Visiting the museum left me deeply upset. It was even more upsetting for my Polish wife. The Poles had almost no weapons yet confronted the far better armed Nazis with unbelievable valor, ready to die to free their country. Despite being short of food, ammunition and medicine, the Poles fought valiantly. but tragically in vain. One of the most moving aspects of the museum is the youth of the fighters in the rising. Many were still children or adolescents, yet ready to sacrifice their young lives for their beleaguered land.
After 63 days of bloody fighting, the brave Poles had little choice but surrender. After Many fighters were deported to German prisoner-of-war camps (POW camps) or concentration camps. On January 19, 1945, General Leopold Okulicki ordered the dissolution of the AK to prevent direct armed conflict with the incoming Red Army and to save remaining personnel. Many soldiers, however, refused to stop fighting, continuing a losing battle against the new communist authorities as independent underground units, often known as “cursed soldiers.” Although disbanded, AK members were hunted, arrested, and often executed by the Soviet-backed Polish security services, particularly in the 1950s and 60s, which slandered the AK as a reactionary force.
Some Army Krajowa veterans managed to make it to the United States where they settled in Greenpoint.
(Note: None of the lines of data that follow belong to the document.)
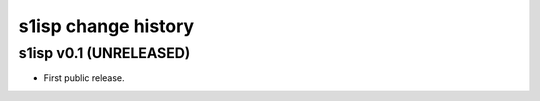 s1isp change history
====================

s1isp v0.1 (UNRELEASED)
-----------------------

* First public release.
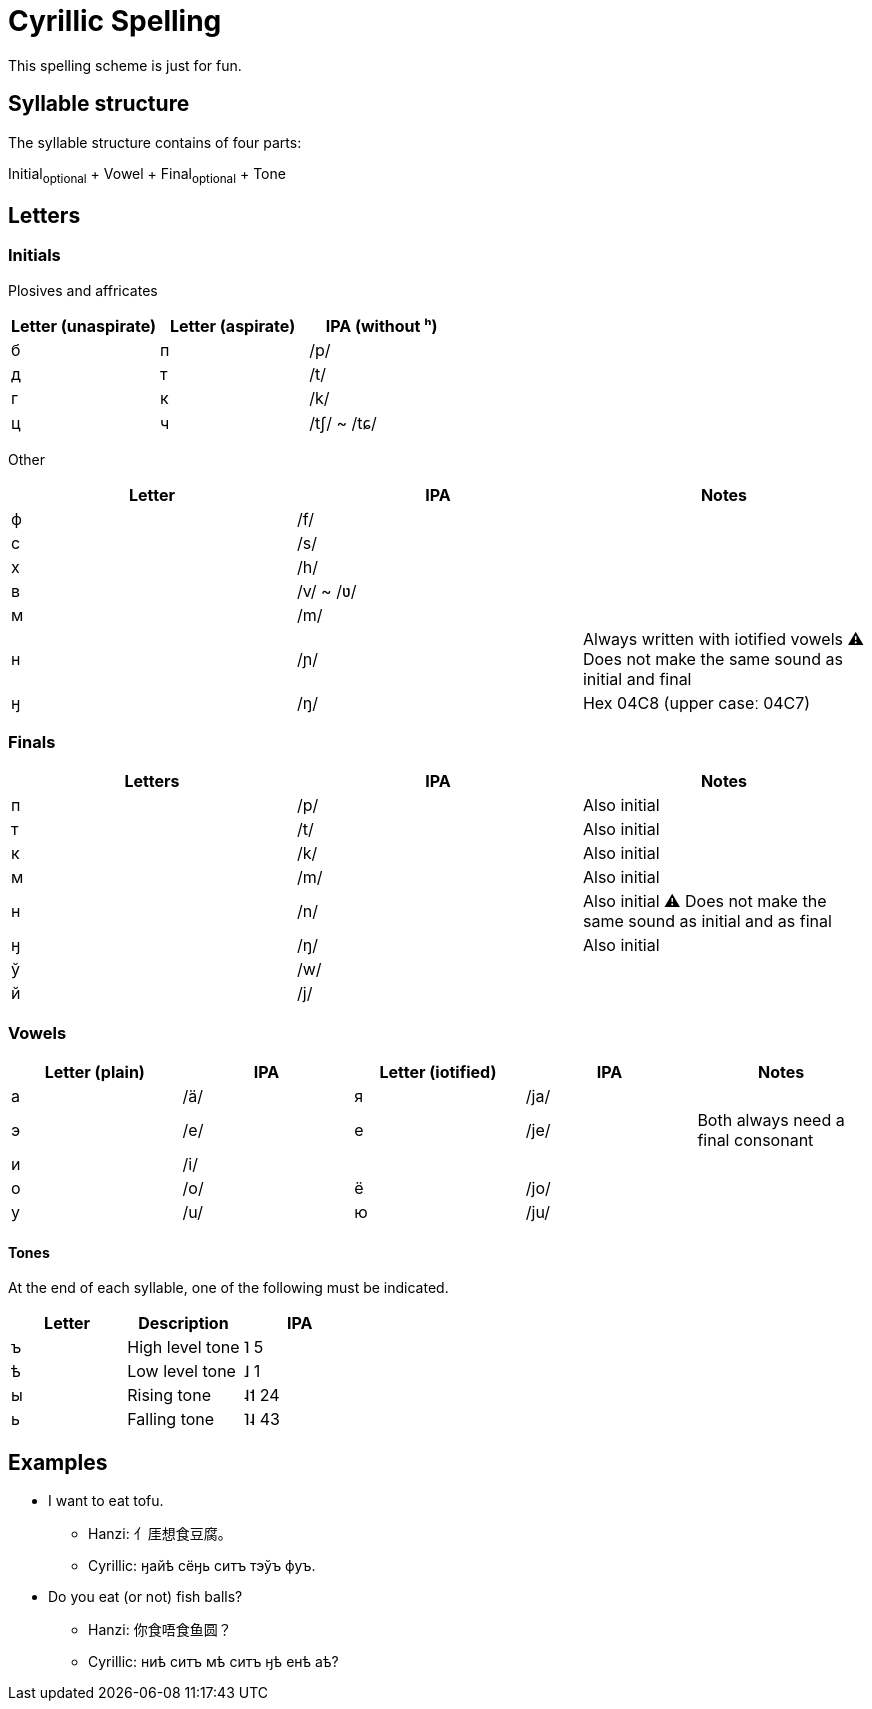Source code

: = Cyrillic Spelling

This spelling scheme is just for fun.

== Syllable structure

The syllable structure contains of four parts:

====
Initial~optional~ + Vowel + Final~optional~ + Tone
====

== Letters

=== Initials

Plosives and affricates

|===
| Letter (unaspirate) | Letter (aspirate) | IPA (without ʰ)

| б | п | /p/
| д | т | /t/
| г | к | /k/
| ц | ч | /tʃ/ ~ /tɕ/
|===

Other

|===
| Letter | IPA | Notes

| ф | /f/ |
| с | /s/ |
| х | /h/ |
| в | /v/ ~ /ʋ/ |
| м | /m/ |
| н | /ɲ/ | Always written with iotified vowels ⚠️ Does not make the same sound as
initial and final
| ӈ | /ŋ/ | Hex 04C8 (upper caseː 04C7)
|===

=== Finals

|===
| Letters | IPA | Notes

| п | /p/ |Also initial
| т | /t/ |Also initial
| к | /k/ |Also initial
| м | /m/ |Also initial
| н | /n/ |Also initial ⚠️ Does not make the same sound as initial and as final
| ӈ | /ŋ/ |Also initial
| ў | /w/ |
| й | /j/ |
|===

=== Vowels

|===
| Letter (plain) | IPA | Letter (iotified) | IPA | Notes

| а | /ä/ | я | /ja/ |
| э | /e/ | e | /je/ | Both always need a final consonant
| и | /i/ |   |      |
| о | /o/ | ё | /jo/ |
| у | /u/ | ю | /ju/ |
|===

==== Tones

At the end of each syllable, one of the following must be indicated.

|===
| Letter | Description | IPA

| ъ | High level tone | ˥ 5
| ѣ | Low level tone | ˩ 1
| ы | Rising tone | ˨˦ 24
| ь | Falling tone | ˥˨ 43
|===

== Examples

* I want to eat tofu.
** Hanzi: ⺅厓想食豆腐。
** Cyrillic: ӈайѣ сёӈь ситъ тэўъ фуъ.

* Do you eat (or not) fish balls?
** Hanzi: 你食唔食鱼圆？
** Cyrillic: ниѣ ситъ мѣ ситъ ӈѣ енѣ аѣ?
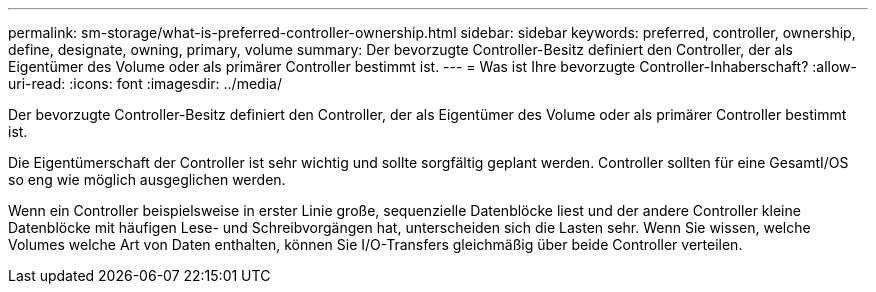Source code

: ---
permalink: sm-storage/what-is-preferred-controller-ownership.html 
sidebar: sidebar 
keywords: preferred, controller, ownership, define, designate, owning, primary, volume 
summary: Der bevorzugte Controller-Besitz definiert den Controller, der als Eigentümer des Volume oder als primärer Controller bestimmt ist. 
---
= Was ist Ihre bevorzugte Controller-Inhaberschaft?
:allow-uri-read: 
:icons: font
:imagesdir: ../media/


[role="lead"]
Der bevorzugte Controller-Besitz definiert den Controller, der als Eigentümer des Volume oder als primärer Controller bestimmt ist.

Die Eigentümerschaft der Controller ist sehr wichtig und sollte sorgfältig geplant werden. Controller sollten für eine GesamtI/OS so eng wie möglich ausgeglichen werden.

Wenn ein Controller beispielsweise in erster Linie große, sequenzielle Datenblöcke liest und der andere Controller kleine Datenblöcke mit häufigen Lese- und Schreibvorgängen hat, unterscheiden sich die Lasten sehr. Wenn Sie wissen, welche Volumes welche Art von Daten enthalten, können Sie I/O-Transfers gleichmäßig über beide Controller verteilen.
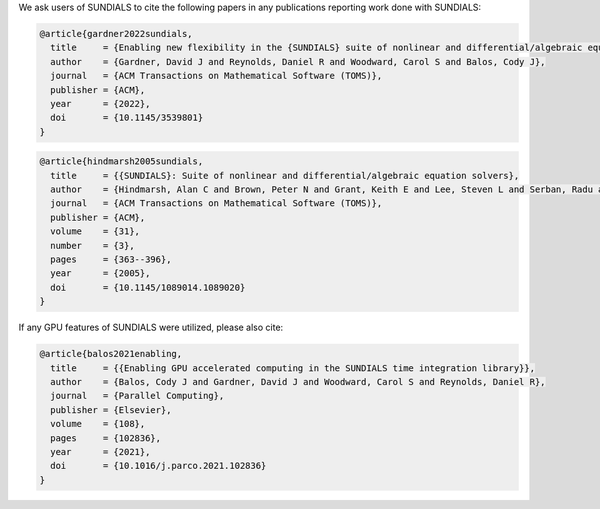 .. ----------------------------------------------------------------
   SUNDIALS Copyright Start
   Copyright (c) 2002-2024, Lawrence Livermore National Security
   and Southern Methodist University.
   All rights reserved.

   See the top-level LICENSE and NOTICE files for details.

   SPDX-License-Identifier: BSD-3-Clause
   SUNDIALS Copyright End
   ----------------------------------------------------------------

We ask users of SUNDIALS to cite the following papers in any publications
reporting work done with SUNDIALS:

.. code-block:: latex

   @article{gardner2022sundials,
     title     = {Enabling new flexibility in the {SUNDIALS} suite of nonlinear and differential/algebraic equation solvers},
     author    = {Gardner, David J and Reynolds, Daniel R and Woodward, Carol S and Balos, Cody J},
     journal   = {ACM Transactions on Mathematical Software (TOMS)},
     publisher = {ACM},
     year      = {2022},
     doi       = {10.1145/3539801}
   }

.. code-block:: latex

   @article{hindmarsh2005sundials,
     title     = {{SUNDIALS}: Suite of nonlinear and differential/algebraic equation solvers},
     author    = {Hindmarsh, Alan C and Brown, Peter N and Grant, Keith E and Lee, Steven L and Serban, Radu and Shumaker, Dan E and Woodward, Carol S},
     journal   = {ACM Transactions on Mathematical Software (TOMS)},
     publisher = {ACM},
     volume    = {31},
     number    = {3},
     pages     = {363--396},
     year      = {2005},
     doi       = {10.1145/1089014.1089020}
   }

If any GPU features of SUNDIALS were utilized, please also cite:

.. code-block:: latex

   @article{balos2021enabling,
     title     = {{Enabling GPU accelerated computing in the SUNDIALS time integration library}},
     author    = {Balos, Cody J and Gardner, David J and Woodward, Carol S and Reynolds, Daniel R},
     journal   = {Parallel Computing},
     publisher = {Elsevier},
     volume    = {108},
     pages     = {102836},
     year      = {2021},
     doi       = {10.1016/j.parco.2021.102836}
   }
Friends of mine can remember Army Krajowa veterans tattooed with numbers from Nazi concentration camp who often spent Sundays at the Polish National Home on Driggs Avenue, which has been a thriving Polish cultural center for over a century.
Today, Poland is independent and thriving, but Poles will never allow the heroes of the uprising to be forgotten. Go and see the mural and remember the heroic Poles who fought and died in a valiant attempt to free their country.